Praying with our children is so important but it can also be challenging at times. With a 4 year old and a 7 year old, we've seen our fair share of awkward prayer moments. Here are just a few, with tips on how we've overcome these challenges. At least, for the moment.
When my 4 year old gets tired she has a tendency to get a bad case of the wiggles, which can really be distracting (not to mention disrespectful) during prayer.
Maybe your little one has the same problem...
She puts her hands together well intentioned, but then the urge to do a somersault is more than she can bear.
So she slowly leans forward placing her head on the bed, pulls her knees up under her and gives a little push off her feet.
She falls to the side, decides to try again and falls to the other side.
Third times a charm, right?
As I'm praying, my hand reaches over in an attempt to hold her still, but then a foot randomly kicks me in the face.
Because my eyes were closed I never saw it coming.
My voice becomes more stern, filling with irritation and I start to lose my train of thought.
The prayer ends abruptly with a frustrated mommy and a little girl on the verge of tears because she feels so bad for accidentally kicking her mama.

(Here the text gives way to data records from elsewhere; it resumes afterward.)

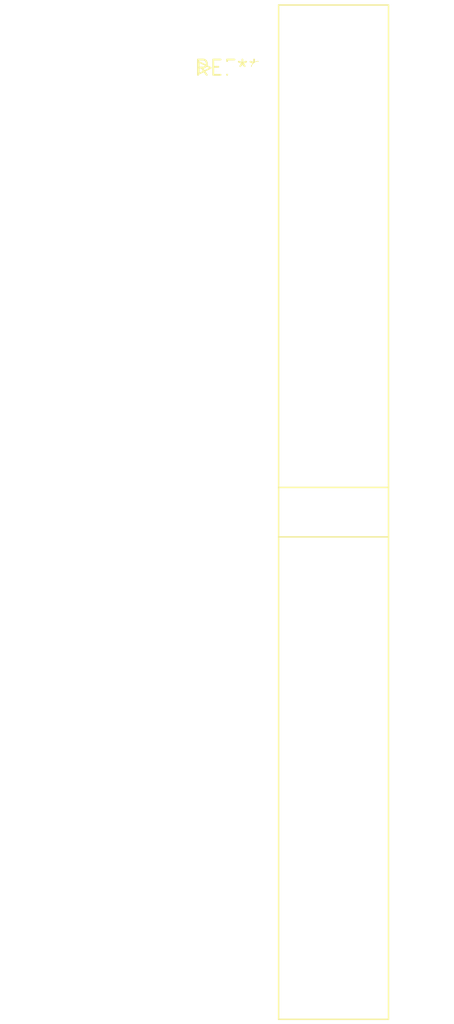
<source format=kicad_pcb>
(kicad_pcb (version 20240108) (generator pcbnew)

  (general
    (thickness 1.6)
  )

  (paper "A4")
  (layers
    (0 "F.Cu" signal)
    (31 "B.Cu" signal)
    (32 "B.Adhes" user "B.Adhesive")
    (33 "F.Adhes" user "F.Adhesive")
    (34 "B.Paste" user)
    (35 "F.Paste" user)
    (36 "B.SilkS" user "B.Silkscreen")
    (37 "F.SilkS" user "F.Silkscreen")
    (38 "B.Mask" user)
    (39 "F.Mask" user)
    (40 "Dwgs.User" user "User.Drawings")
    (41 "Cmts.User" user "User.Comments")
    (42 "Eco1.User" user "User.Eco1")
    (43 "Eco2.User" user "User.Eco2")
    (44 "Edge.Cuts" user)
    (45 "Margin" user)
    (46 "B.CrtYd" user "B.Courtyard")
    (47 "F.CrtYd" user "F.Courtyard")
    (48 "B.Fab" user)
    (49 "F.Fab" user)
    (50 "User.1" user)
    (51 "User.2" user)
    (52 "User.3" user)
    (53 "User.4" user)
    (54 "User.5" user)
    (55 "User.6" user)
    (56 "User.7" user)
    (57 "User.8" user)
    (58 "User.9" user)
  )

  (setup
    (pad_to_mask_clearance 0)
    (pcbplotparams
      (layerselection 0x00010fc_ffffffff)
      (plot_on_all_layers_selection 0x0000000_00000000)
      (disableapertmacros false)
      (usegerberextensions false)
      (usegerberattributes false)
      (usegerberadvancedattributes false)
      (creategerberjobfile false)
      (dashed_line_dash_ratio 12.000000)
      (dashed_line_gap_ratio 3.000000)
      (svgprecision 4)
      (plotframeref false)
      (viasonmask false)
      (mode 1)
      (useauxorigin false)
      (hpglpennumber 1)
      (hpglpenspeed 20)
      (hpglpendiameter 15.000000)
      (dxfpolygonmode false)
      (dxfimperialunits false)
      (dxfusepcbnewfont false)
      (psnegative false)
      (psa4output false)
      (plotreference false)
      (plotvalue false)
      (plotinvisibletext false)
      (sketchpadsonfab false)
      (subtractmaskfromsilk false)
      (outputformat 1)
      (mirror false)
      (drillshape 1)
      (scaleselection 1)
      (outputdirectory "")
    )
  )

  (net 0 "")

  (footprint "IDC-Header_2x30_P2.54mm_Horizontal" (layer "F.Cu") (at 0 0))

)

</source>
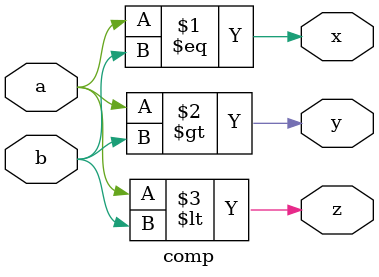
<source format=v>
module comp(input a,b,output x,y,z);
assign x=(a==b);
assign y=(a>b);
assign z=(a<b);
endmodule

</source>
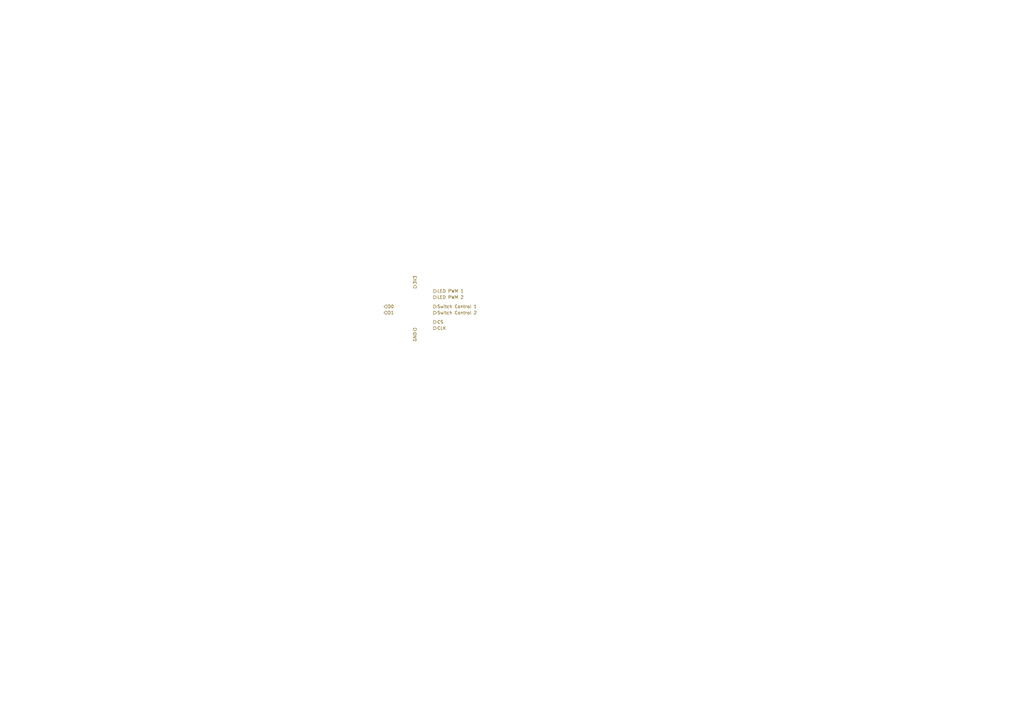
<source format=kicad_sch>
(kicad_sch
	(version 20231120)
	(generator "eeschema")
	(generator_version "8.0")
	(uuid "6427d710-b005-4192-9011-c2d62c35af43")
	(paper "A3")
	(title_block
		(title "Pulse Oximeter")
		(date "2024-03-07")
		(rev "1")
		(company "ENGS 129")
		(comment 1 "Renan Laurore")
		(comment 2 "Andrei Gerashchenko")
	)
	(lib_symbols)
	(hierarchical_label "LED PWM 2"
		(shape output)
		(at 177.8 121.92 0)
		(fields_autoplaced yes)
		(effects
			(font
				(size 1.27 1.27)
			)
			(justify left)
		)
		(uuid "1e17419f-6965-4629-b832-5b9fbc1cd79b")
	)
	(hierarchical_label "3V3"
		(shape output)
		(at 170.18 118.11 90)
		(fields_autoplaced yes)
		(effects
			(font
				(size 1.27 1.27)
			)
			(justify left)
		)
		(uuid "2802c4ec-da55-435f-866d-dfccf4d99d2f")
	)
	(hierarchical_label "Switch Control 1"
		(shape output)
		(at 177.8 125.73 0)
		(fields_autoplaced yes)
		(effects
			(font
				(size 1.27 1.27)
			)
			(justify left)
		)
		(uuid "2ea9fca9-ec3b-4a22-93f0-3d2aaab4b361")
	)
	(hierarchical_label "CS"
		(shape output)
		(at 177.8 132.08 0)
		(fields_autoplaced yes)
		(effects
			(font
				(size 1.27 1.27)
			)
			(justify left)
		)
		(uuid "4a616190-51c0-4231-8c73-055438207940")
	)
	(hierarchical_label "D1"
		(shape input)
		(at 157.48 128.27 0)
		(fields_autoplaced yes)
		(effects
			(font
				(size 1.27 1.27)
			)
			(justify left)
		)
		(uuid "4d4d7973-4787-4c8b-b014-451ebe63ce6d")
	)
	(hierarchical_label "GND"
		(shape output)
		(at 170.18 134.62 270)
		(fields_autoplaced yes)
		(effects
			(font
				(size 1.27 1.27)
			)
			(justify right)
		)
		(uuid "68fd1869-4026-4a33-afd1-9a668ea9850a")
	)
	(hierarchical_label "CLK"
		(shape output)
		(at 177.8 134.62 0)
		(fields_autoplaced yes)
		(effects
			(font
				(size 1.27 1.27)
			)
			(justify left)
		)
		(uuid "6f35eb0d-921d-4434-8c15-b17bb91c9fa2")
	)
	(hierarchical_label "D0"
		(shape input)
		(at 157.48 125.73 0)
		(fields_autoplaced yes)
		(effects
			(font
				(size 1.27 1.27)
			)
			(justify left)
		)
		(uuid "7ca3261e-d406-41ef-ab69-8679f45f03f7")
	)
	(hierarchical_label "LED PWM 1"
		(shape output)
		(at 177.8 119.38 0)
		(fields_autoplaced yes)
		(effects
			(font
				(size 1.27 1.27)
			)
			(justify left)
		)
		(uuid "a4a2f4b4-910c-4ee5-9a88-069235ba7e54")
	)
	(hierarchical_label "Switch Control 2"
		(shape output)
		(at 177.8 128.27 0)
		(fields_autoplaced yes)
		(effects
			(font
				(size 1.27 1.27)
			)
			(justify left)
		)
		(uuid "df874f90-10fc-4577-adb6-0be54477f814")
	)
)
</source>
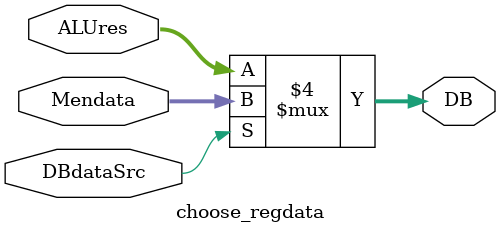
<source format=v>
`timescale 1ns / 1ps


module choose_regdata(DBdataSrc,ALUres,Mendata,DB);
    input DBdataSrc;
    input [31:0] ALUres;
    input [31:0] Mendata;
    output [31:0] DB;
    
    always@(DBdataSrc or ALUres or Mendata) begin
            if(DBdataSrc == 0)
                DB = ALUres;
            else
                DB = Mendata;
        end
endmodule

</source>
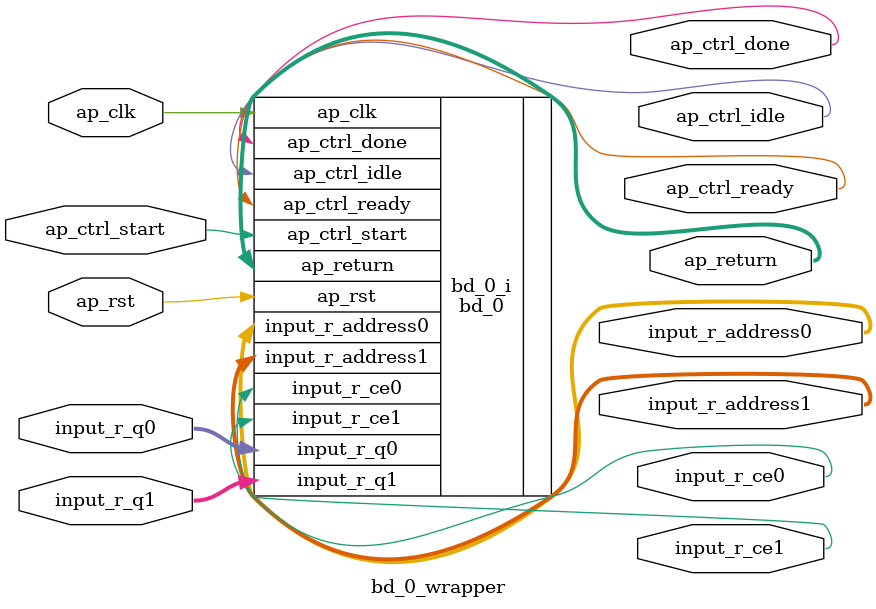
<source format=v>
`timescale 1 ps / 1 ps

module bd_0_wrapper
   (ap_clk,
    ap_ctrl_done,
    ap_ctrl_idle,
    ap_ctrl_ready,
    ap_ctrl_start,
    ap_return,
    ap_rst,
    input_r_address0,
    input_r_address1,
    input_r_ce0,
    input_r_ce1,
    input_r_q0,
    input_r_q1);
  input ap_clk;
  output ap_ctrl_done;
  output ap_ctrl_idle;
  output ap_ctrl_ready;
  input ap_ctrl_start;
  output [31:0]ap_return;
  input ap_rst;
  output [2:0]input_r_address0;
  output [2:0]input_r_address1;
  output input_r_ce0;
  output input_r_ce1;
  input [31:0]input_r_q0;
  input [31:0]input_r_q1;

  wire ap_clk;
  wire ap_ctrl_done;
  wire ap_ctrl_idle;
  wire ap_ctrl_ready;
  wire ap_ctrl_start;
  wire [31:0]ap_return;
  wire ap_rst;
  wire [2:0]input_r_address0;
  wire [2:0]input_r_address1;
  wire input_r_ce0;
  wire input_r_ce1;
  wire [31:0]input_r_q0;
  wire [31:0]input_r_q1;

  bd_0 bd_0_i
       (.ap_clk(ap_clk),
        .ap_ctrl_done(ap_ctrl_done),
        .ap_ctrl_idle(ap_ctrl_idle),
        .ap_ctrl_ready(ap_ctrl_ready),
        .ap_ctrl_start(ap_ctrl_start),
        .ap_return(ap_return),
        .ap_rst(ap_rst),
        .input_r_address0(input_r_address0),
        .input_r_address1(input_r_address1),
        .input_r_ce0(input_r_ce0),
        .input_r_ce1(input_r_ce1),
        .input_r_q0(input_r_q0),
        .input_r_q1(input_r_q1));
endmodule

</source>
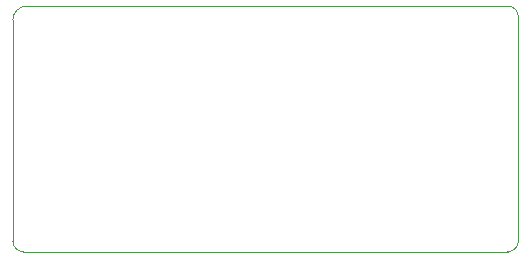
<source format=gbr>
%TF.GenerationSoftware,Altium Limited,Altium Designer,24.4.1 (13)*%
G04 Layer_Color=0*
%FSLAX45Y45*%
%MOMM*%
%TF.SameCoordinates,F106AC90-439F-428E-8782-533256F23A0D*%
%TF.FilePolarity,Positive*%
%TF.FileFunction,Profile,NP*%
%TF.Part,Single*%
G01*
G75*
%TA.AperFunction,Profile*%
%ADD79C,0.02540*%
D79*
X4160000Y2080000D02*
X4190000D01*
D02*
G02*
X4280000Y1990000I0J-90000D01*
G01*
X4280000Y90000D01*
D02*
G02*
X4190000Y0I-90000J-1D01*
G01*
X90000D01*
D02*
G02*
X0Y90000I-0J89999D01*
G01*
X0Y1960000D01*
D02*
G02*
X120000Y2080000I120000J1D01*
G01*
X4160000Y2080000D01*
%TF.MD5,3f4e406349b6f3eff8fe9f2fa94de22a*%
M02*

</source>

Please tell me I'm not the only Christian mom this has ever happened to! :-)
Well, here's what I've found works best for controlling the wiggles.
- On those nights when you know your child is really tired, pray together right after putting pajamas on and BEFORE any reading or other nighttime ritual you may have.
- Consider starting a "I prayed well!" sticker chart where your child can work up to earning a fun reward of some sort.
- Explain to your child that prayer time is special time we have to talk to God. It's very important that we treat Him with a whole lot of respect when we pray. Sometimes just talking about what's appropriate and what isn't is enough to get the behavior to stop.
This is a tough subject to discuss with children. Not long ago I wrote a post about explaining death and grieving to my child. The question of why God allows bad things to happen, was a part of our discussion.
The reality is our children are going to find out that not every prayer sent upward will be answered the way their little heart desires. God always has a plan and a purpose in how He answers prayers. Often times He provides an answer that is far better than we realize, if only we could see things from His all-knowing perspective.
We need to be talking to our children about their specific prayer requests and teaching them how to pray God's word. We also need to help them understand God answers prayers according to His will and in His timing, not ours.
Unfortunately many of us struggle to understand and accept that reality ourselves. But it's true! When we spend time getting to know who God is and what His word teaches us, our prayers will naturally begin to line up with what His will is for us.
It's About Perspective...
My daughters often pray for God to help them have a good day. So what happens if nothing seems to go well for them that day? Did God not answer their prayers for a good day?
Well, actually, yes He did answer their prayers. This is where talking through the good things about the day can help.
- Are they alive?
- Are they home safe and sound with a roof over their head?
- Did they have three decent meals and a few snacks, plus plenty to drink?
With girls, there's often a lot of emotional drama when something doesn't go well. My daughters will get into a tiff with each other and stomp off hollering "this is the WORST day of my entire life!"
I let them have their moment, and when they calm down I discuss with them why it actually isn't the worst day of their life. This also helps emphasize the importance of gratitude in our circumstances.
The other night my 4 year old prayed for God to "keep the other kids at my old preschool missing me and talking about me!" Obviously at 4 years old she is still in the it's-all-about-me phase.
The next day I had a discussion with her about her request. I explained that God may choose not to answer that prayer for her because He doesn't want to see another one of His children heartbroken over missing their friend.
I went on to explain that when we pray we should be sure whatever we're asking God for is not something that would be hurtful to someone else, because God is love.
Lack of Desire to Pray
Every once in a while my children will be upset over something and just have no desire to pray. Have you ever felt that way? I know I have. I'm not saying it's okay, but sometimes our emotions are just too overwhelming.
The good thing to remember is that even when we don't want to pray or we can't find the words to pray, in our weakness the Spirit intercedes in prayer for us. (Romans 8:26) God knows what we need most. He knows our heart and our hurts.
So if your child needs to sit a particular prayer opportunity out, allow it. Prayer should come from the heart and never be forced.
There is a fine line when we're teaching our children the importance of praying and we're trying to raise them up in the ways of the Lord. As his/her mother, you know your child best. You know if they're just acting like a booger, or if they really need to be let off the hook this one time.
You can always discuss the importance of prayer with them during a more peaceful time when they aren't upset, and it will probably have far more impact.
What prayer challenges do you face in your home? What are some other ways we can overcome difficult prayer related questions from our children?